Nieuws

Bussemaker: ‘Onderwijs op een andere manier organiseren’

‘We moeten het onderwijs op een andere manier organiseren. Het is nog te veel de docent die voor de collegezaal staat te zenden. Terwijl studenten en het bedrijfsleven er meer behoefte aan hebben om vanuit maatschappelijke problemen te denken.’

Dat zei minister Jet Bussemaker van Onderwijs maandag 19 januari bij de aftrap van de vierde bijeenkomst van de HO-tour, ditmaal in een collegezaal van de HU in De Uithof. Zij is in Utrecht neergestreken om te praten over de toekomst van het hoger onderwijs. Uitgenodigd was een selecte groep van voornamelijk docenten en studenten van de HU, Universiteit Utrecht, Hogeschool voor de Kunsten Utrecht en UMC Utrecht.  

Leven Lang Leren
Het onderwerp deze dag was digitalisering en flexibilisering. HU-collegevoorzitter Geri Bonhof memoreerde dat de hogeschool zich al jaren inzet voor Leven Lang Leren, ofwel onderwijs aan mensen van 17 tot en met 67. Professionals met een baan die een deeltijdstudie of master volgen, hebben veel behoefte om flexibel te kunnen studeren. Maar dat geldt in toenemende mate ook voor voltijdstudenten.

De inzet van blended learning (een combinatie van contact- en online onderwijs) mag volgens Bussemaker niet leiden tot het idee dat er minder docenten nodig zijn. ‘Flexibilisering en digitalisering zijn geen doel op zich. Met digitale middelen is het goed mogelijk om reflectie te krijgen en de lesstof nog eens opnieuw te bekijken.

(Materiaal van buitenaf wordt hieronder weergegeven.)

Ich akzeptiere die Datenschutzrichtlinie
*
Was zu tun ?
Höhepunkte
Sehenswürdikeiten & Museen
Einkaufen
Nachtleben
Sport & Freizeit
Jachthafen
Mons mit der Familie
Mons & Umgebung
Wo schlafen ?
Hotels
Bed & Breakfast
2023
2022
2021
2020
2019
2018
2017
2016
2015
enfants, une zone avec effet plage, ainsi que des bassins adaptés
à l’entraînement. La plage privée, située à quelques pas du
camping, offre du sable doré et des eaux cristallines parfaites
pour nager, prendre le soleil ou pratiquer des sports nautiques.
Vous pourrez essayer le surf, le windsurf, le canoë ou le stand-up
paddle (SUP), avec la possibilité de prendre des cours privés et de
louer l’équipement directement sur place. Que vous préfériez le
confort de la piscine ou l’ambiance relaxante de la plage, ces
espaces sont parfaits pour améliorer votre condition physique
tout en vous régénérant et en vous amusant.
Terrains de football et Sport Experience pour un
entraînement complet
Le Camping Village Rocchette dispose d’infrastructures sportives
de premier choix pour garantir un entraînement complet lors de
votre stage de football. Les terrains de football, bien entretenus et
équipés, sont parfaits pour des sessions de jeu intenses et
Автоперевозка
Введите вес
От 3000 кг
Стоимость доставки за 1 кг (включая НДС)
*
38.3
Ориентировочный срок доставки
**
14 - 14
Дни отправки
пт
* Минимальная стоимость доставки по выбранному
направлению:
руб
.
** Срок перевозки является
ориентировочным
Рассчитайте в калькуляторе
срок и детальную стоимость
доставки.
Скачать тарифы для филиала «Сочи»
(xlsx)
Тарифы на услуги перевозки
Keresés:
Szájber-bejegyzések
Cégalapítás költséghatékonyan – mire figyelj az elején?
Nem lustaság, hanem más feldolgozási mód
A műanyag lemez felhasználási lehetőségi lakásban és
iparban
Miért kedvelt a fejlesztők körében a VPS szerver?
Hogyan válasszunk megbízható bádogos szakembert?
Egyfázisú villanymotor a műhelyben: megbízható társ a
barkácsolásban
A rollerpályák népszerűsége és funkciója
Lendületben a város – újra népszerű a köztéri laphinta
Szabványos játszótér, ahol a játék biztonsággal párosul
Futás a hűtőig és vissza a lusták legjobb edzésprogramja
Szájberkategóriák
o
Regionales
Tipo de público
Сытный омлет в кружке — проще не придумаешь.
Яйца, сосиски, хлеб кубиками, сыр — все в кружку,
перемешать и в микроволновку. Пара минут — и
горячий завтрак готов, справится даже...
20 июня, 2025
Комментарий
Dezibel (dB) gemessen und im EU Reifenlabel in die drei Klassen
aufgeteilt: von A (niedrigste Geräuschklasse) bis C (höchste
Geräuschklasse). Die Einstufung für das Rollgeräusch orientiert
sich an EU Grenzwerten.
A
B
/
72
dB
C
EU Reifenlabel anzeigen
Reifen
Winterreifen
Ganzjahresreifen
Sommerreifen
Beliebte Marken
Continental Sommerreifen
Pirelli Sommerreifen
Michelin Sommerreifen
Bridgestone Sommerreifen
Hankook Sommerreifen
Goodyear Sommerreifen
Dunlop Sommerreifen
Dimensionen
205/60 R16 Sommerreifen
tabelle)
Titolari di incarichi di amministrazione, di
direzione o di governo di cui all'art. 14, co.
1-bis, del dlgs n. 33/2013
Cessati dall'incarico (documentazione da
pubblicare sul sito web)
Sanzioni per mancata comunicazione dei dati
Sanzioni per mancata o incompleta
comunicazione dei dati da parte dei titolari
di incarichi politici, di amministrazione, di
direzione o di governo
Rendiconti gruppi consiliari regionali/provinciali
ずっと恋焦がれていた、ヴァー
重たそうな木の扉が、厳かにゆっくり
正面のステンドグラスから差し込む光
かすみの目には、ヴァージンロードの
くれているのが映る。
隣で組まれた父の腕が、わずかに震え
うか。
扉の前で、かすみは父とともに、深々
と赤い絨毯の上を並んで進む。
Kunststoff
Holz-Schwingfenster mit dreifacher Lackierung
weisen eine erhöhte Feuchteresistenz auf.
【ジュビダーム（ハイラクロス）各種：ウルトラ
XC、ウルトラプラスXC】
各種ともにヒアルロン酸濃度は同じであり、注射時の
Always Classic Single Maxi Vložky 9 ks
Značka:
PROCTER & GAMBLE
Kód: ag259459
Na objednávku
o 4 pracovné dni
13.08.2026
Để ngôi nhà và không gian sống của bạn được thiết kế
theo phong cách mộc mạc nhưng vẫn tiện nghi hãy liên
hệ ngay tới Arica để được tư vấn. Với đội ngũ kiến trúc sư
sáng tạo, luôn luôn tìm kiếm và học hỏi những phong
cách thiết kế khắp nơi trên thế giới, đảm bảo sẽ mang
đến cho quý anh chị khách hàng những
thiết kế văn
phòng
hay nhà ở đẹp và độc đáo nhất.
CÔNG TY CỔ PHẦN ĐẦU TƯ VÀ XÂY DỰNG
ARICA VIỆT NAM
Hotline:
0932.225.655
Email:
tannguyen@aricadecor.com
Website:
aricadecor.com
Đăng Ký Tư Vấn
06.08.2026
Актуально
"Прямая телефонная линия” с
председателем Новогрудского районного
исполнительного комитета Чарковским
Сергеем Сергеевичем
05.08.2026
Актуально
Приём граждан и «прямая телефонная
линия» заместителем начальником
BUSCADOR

De overgebleven tijd is dan te gebruiken voor verdieping of andere manieren van kennisoverdracht.’

Leenstelsel
Zij toonde zich verheugd dat universiteiten en hogescholen de komende jaren geld investeren in de kwaliteit van het onderwijs. Hiermee dempen zij het gat dat zou ontstaan na de invoering van het leenstelsel: pas in 2018 krijgt het hoger onderwijs de beschikking over de opbrengsten die binnenkomen als studenten hun beurs terugbetalen (mits het leenstelsel dinsdag door de Eerste Kamer wordt goedgekeurd). Bussemaker: ‘Dat geld is nodig, ook om de ontwikkelingen in ander landen bij te houden.’

Na de sessie in Utrecht volgen er nog twee zittingen van de HO-tour. De bevindingen worden gebruikt voor de Strategische Agenda van het ministerie. Die zal waarschijnlijk geen al te onverwachte uitkomsten bieden. ‘Hogescholen en universiteiten weten welke kant het op gaat en dat gaan we inkaderen’, zei Bussemaker. ‘Maar niet zo strak dat het leidt tot one size fits all. Universiteiten zijn anders dan hogescholen en bèta’s zijn anders dan geesteswetenschappen.’